• [DIRECTIONS FOR THIS TASK]
What follows is a set of entries. Give them again exactly, without the pictures.

• [THE DATA]
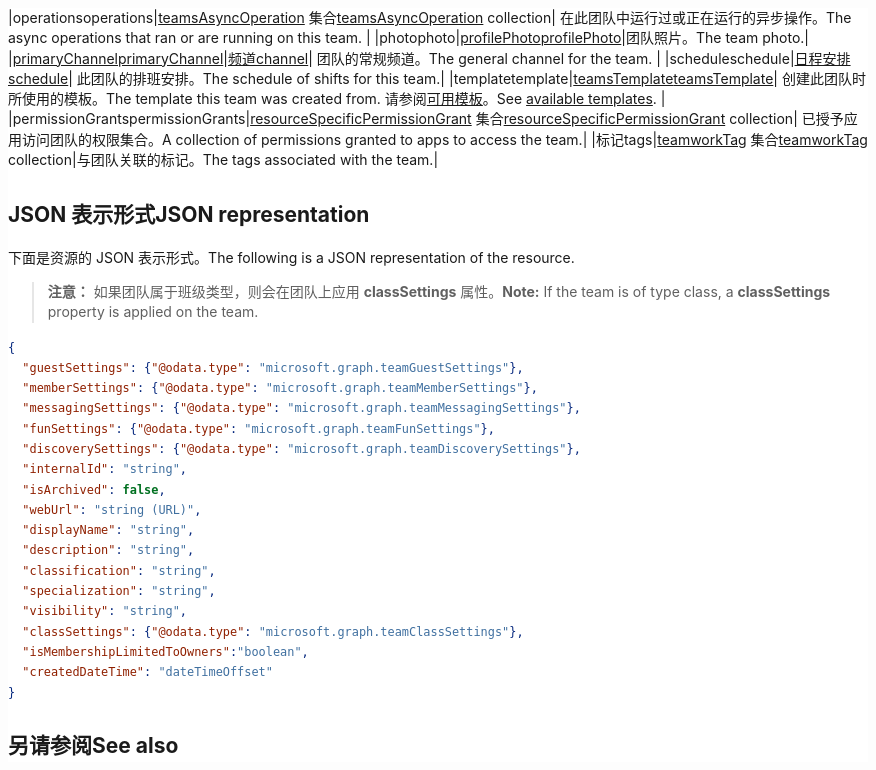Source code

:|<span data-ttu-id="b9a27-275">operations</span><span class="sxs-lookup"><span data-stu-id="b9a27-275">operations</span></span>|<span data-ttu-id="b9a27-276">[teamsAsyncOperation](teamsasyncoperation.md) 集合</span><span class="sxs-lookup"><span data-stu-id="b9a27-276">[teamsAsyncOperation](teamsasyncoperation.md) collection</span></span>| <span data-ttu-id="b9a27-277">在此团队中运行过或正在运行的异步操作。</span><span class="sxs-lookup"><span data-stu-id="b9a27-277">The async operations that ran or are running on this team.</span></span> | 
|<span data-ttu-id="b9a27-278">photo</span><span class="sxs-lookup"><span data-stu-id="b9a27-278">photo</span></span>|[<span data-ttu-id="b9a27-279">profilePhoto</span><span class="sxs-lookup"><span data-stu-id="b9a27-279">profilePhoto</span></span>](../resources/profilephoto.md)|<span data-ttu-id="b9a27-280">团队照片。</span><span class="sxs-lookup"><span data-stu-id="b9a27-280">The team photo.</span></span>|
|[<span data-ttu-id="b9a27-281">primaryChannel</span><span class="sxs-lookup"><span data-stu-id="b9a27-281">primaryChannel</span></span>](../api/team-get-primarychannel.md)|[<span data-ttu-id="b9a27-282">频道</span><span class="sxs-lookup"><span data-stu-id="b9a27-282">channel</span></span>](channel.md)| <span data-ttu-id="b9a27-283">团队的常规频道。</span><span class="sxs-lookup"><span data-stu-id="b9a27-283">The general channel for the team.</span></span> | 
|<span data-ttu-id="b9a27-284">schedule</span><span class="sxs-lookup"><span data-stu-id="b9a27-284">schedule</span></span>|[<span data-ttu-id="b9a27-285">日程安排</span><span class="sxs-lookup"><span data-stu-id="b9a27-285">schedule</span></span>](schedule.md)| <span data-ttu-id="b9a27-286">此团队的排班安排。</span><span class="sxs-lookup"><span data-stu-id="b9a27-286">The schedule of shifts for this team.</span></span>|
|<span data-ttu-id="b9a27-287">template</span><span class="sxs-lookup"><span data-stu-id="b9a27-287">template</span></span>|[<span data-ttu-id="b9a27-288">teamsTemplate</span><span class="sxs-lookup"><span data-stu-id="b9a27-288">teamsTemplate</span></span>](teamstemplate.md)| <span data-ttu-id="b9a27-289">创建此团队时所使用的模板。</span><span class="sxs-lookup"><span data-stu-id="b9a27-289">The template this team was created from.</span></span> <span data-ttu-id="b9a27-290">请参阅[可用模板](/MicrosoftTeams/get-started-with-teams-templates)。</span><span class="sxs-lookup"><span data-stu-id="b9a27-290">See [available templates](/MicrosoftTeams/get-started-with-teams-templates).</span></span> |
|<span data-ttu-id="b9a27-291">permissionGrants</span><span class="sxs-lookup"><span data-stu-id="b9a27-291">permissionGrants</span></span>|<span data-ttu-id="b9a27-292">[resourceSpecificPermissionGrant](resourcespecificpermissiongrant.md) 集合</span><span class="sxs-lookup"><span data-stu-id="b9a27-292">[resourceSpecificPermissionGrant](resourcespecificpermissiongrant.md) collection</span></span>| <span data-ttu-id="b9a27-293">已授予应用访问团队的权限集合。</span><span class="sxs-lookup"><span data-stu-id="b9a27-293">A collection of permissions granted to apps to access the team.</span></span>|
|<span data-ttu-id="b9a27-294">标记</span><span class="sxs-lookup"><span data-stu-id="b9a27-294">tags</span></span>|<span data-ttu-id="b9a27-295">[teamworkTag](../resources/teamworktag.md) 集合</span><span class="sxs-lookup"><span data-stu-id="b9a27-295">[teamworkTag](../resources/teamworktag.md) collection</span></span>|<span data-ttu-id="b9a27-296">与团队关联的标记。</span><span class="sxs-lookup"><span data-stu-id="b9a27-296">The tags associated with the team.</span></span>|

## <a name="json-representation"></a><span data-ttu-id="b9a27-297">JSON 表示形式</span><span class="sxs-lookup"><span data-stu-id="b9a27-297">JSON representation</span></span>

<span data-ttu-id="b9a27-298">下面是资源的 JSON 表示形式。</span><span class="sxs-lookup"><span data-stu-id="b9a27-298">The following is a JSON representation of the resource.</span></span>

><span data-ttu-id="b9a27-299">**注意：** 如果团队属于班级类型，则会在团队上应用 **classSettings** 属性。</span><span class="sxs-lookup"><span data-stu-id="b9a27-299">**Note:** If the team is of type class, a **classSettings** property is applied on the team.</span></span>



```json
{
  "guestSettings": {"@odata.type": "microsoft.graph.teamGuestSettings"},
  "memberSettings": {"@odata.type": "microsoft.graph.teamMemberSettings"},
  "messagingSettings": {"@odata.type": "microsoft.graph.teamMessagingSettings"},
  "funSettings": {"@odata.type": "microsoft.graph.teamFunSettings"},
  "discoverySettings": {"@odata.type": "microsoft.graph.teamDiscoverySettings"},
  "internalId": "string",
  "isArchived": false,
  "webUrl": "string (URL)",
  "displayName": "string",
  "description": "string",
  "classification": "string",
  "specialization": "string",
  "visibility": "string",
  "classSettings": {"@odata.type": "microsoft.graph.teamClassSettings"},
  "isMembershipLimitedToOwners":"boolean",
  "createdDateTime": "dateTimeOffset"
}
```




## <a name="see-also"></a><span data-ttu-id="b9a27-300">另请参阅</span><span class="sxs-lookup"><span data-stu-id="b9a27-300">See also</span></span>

• [WRITTEN REPLY]
Source code

:|<span data-ttu-id="b9a27-275">operations</span><span class="sxs-lookup"><span data-stu-id="b9a27-275">operations</span></span>|<span data-ttu-id="b9a27-276">[teamsAsyncOperation](teamsasyncoperation.md) 集合</span><span class="sxs-lookup"><span data-stu-id="b9a27-276">[teamsAsyncOperation](teamsasyncoperation.md) collection</span></span>| <span data-ttu-id="b9a27-277">在此团队中运行过或正在运行的异步操作。</span><span class="sxs-lookup"><span data-stu-id="b9a27-277">The async operations that ran or are running on this team.</span></span> | 
|<span data-ttu-id="b9a27-278">photo</span><span class="sxs-lookup"><span data-stu-id="b9a27-278">photo</span></span>|[<span data-ttu-id="b9a27-279">profilePhoto</span><span class="sxs-lookup"><span data-stu-id="b9a27-279">profilePhoto</span></span>](../resources/profilephoto.md)|<span data-ttu-id="b9a27-280">团队照片。</span><span class="sxs-lookup"><span data-stu-id="b9a27-280">The team photo.</span></span>|
|[<span data-ttu-id="b9a27-281">primaryChannel</span><span class="sxs-lookup"><span data-stu-id="b9a27-281">primaryChannel</span></span>](../api/team-get-primarychannel.md)|[<span data-ttu-id="b9a27-282">频道</span><span class="sxs-lookup"><span data-stu-id="b9a27-282">channel</span></span>](channel.md)| <span data-ttu-id="b9a27-283">团队的常规频道。</span><span class="sxs-lookup"><span data-stu-id="b9a27-283">The general channel for the team.</span></span> | 
|<span data-ttu-id="b9a27-284">schedule</span><span class="sxs-lookup"><span data-stu-id="b9a27-284">schedule</span></span>|[<span data-ttu-id="b9a27-285">日程安排</span><span class="sxs-lookup"><span data-stu-id="b9a27-285">schedule</span></span>](schedule.md)| <span data-ttu-id="b9a27-286">此团队的排班安排。</span><span class="sxs-lookup"><span data-stu-id="b9a27-286">The schedule of shifts for this team.</span></span>|
|<span data-ttu-id="b9a27-287">template</span><span class="sxs-lookup"><span data-stu-id="b9a27-287">template</span></span>|[<span data-ttu-id="b9a27-288">teamsTemplate</span><span class="sxs-lookup"><span data-stu-id="b9a27-288">teamsTemplate</span></span>](teamstemplate.md)| <span data-ttu-id="b9a27-289">创建此团队时所使用的模板。</span><span class="sxs-lookup"><span data-stu-id="b9a27-289">The template this team was created from.</span></span> <span data-ttu-id="b9a27-290">请参阅[可用模板](/MicrosoftTeams/get-started-with-teams-templates)。</span><span class="sxs-lookup"><span data-stu-id="b9a27-290">See [available templates](/MicrosoftTeams/get-started-with-teams-templates).</span></span> |
|<span data-ttu-id="b9a27-291">permissionGrants</span><span class="sxs-lookup"><span data-stu-id="b9a27-291">permissionGrants</span></span>|<span data-ttu-id="b9a27-292">[resourceSpecificPermissionGrant](resourcespecificpermissiongrant.md) 集合</span><span class="sxs-lookup"><span data-stu-id="b9a27-292">[resourceSpecificPermissionGrant](resourcespecificpermissiongrant.md) collection</span></span>| <span data-ttu-id="b9a27-293">已授予应用访问团队的权限集合。</span><span class="sxs-lookup"><span data-stu-id="b9a27-293">A collection of permissions granted to apps to access the team.</span></span>|
|<span data-ttu-id="b9a27-294">标记</span><span class="sxs-lookup"><span data-stu-id="b9a27-294">tags</span></span>|<span data-ttu-id="b9a27-295">[teamworkTag](../resources/teamworktag.md) 集合</span><span class="sxs-lookup"><span data-stu-id="b9a27-295">[teamworkTag](../resources/teamworktag.md) collection</span></span>|<span data-ttu-id="b9a27-296">与团队关联的标记。</span><span class="sxs-lookup"><span data-stu-id="b9a27-296">The tags associated with the team.</span></span>|

## <a name="json-representation"></a><span data-ttu-id="b9a27-297">JSON 表示形式</span><span class="sxs-lookup"><span data-stu-id="b9a27-297">JSON representation</span></span>

<span data-ttu-id="b9a27-298">下面是资源的 JSON 表示形式。</span><span class="sxs-lookup"><span data-stu-id="b9a27-298">The following is a JSON representation of the resource.</span></span>

><span data-ttu-id="b9a27-299">**注意：** 如果团队属于班级类型，则会在团队上应用 **classSettings** 属性。</span><span class="sxs-lookup"><span data-stu-id="b9a27-299">**Note:** If the team is of type class, a **classSettings** property is applied on the team.</span></span>



```json
{
  "guestSettings": {"@odata.type": "microsoft.graph.teamGuestSettings"},
  "memberSettings": {"@odata.type": "microsoft.graph.teamMemberSettings"},
  "messagingSettings": {"@odata.type": "microsoft.graph.teamMessagingSettings"},
  "funSettings": {"@odata.type": "microsoft.graph.teamFunSettings"},
  "discoverySettings": {"@odata.type": "microsoft.graph.teamDiscoverySettings"},
  "internalId": "string",
  "isArchived": false,
  "webUrl": "string (URL)",
  "displayName": "string",
  "description": "string",
  "classification": "string",
  "specialization": "string",
  "visibility": "string",
  "classSettings": {"@odata.type": "microsoft.graph.teamClassSettings"},
  "isMembershipLimitedToOwners":"boolean",
  "createdDateTime": "dateTimeOffset"
}
```




## <a name="see-also"></a><span data-ttu-id="b9a27-300">另请参阅</span><span class="sxs-lookup"><span data-stu-id="b9a27-300">See also</span></span>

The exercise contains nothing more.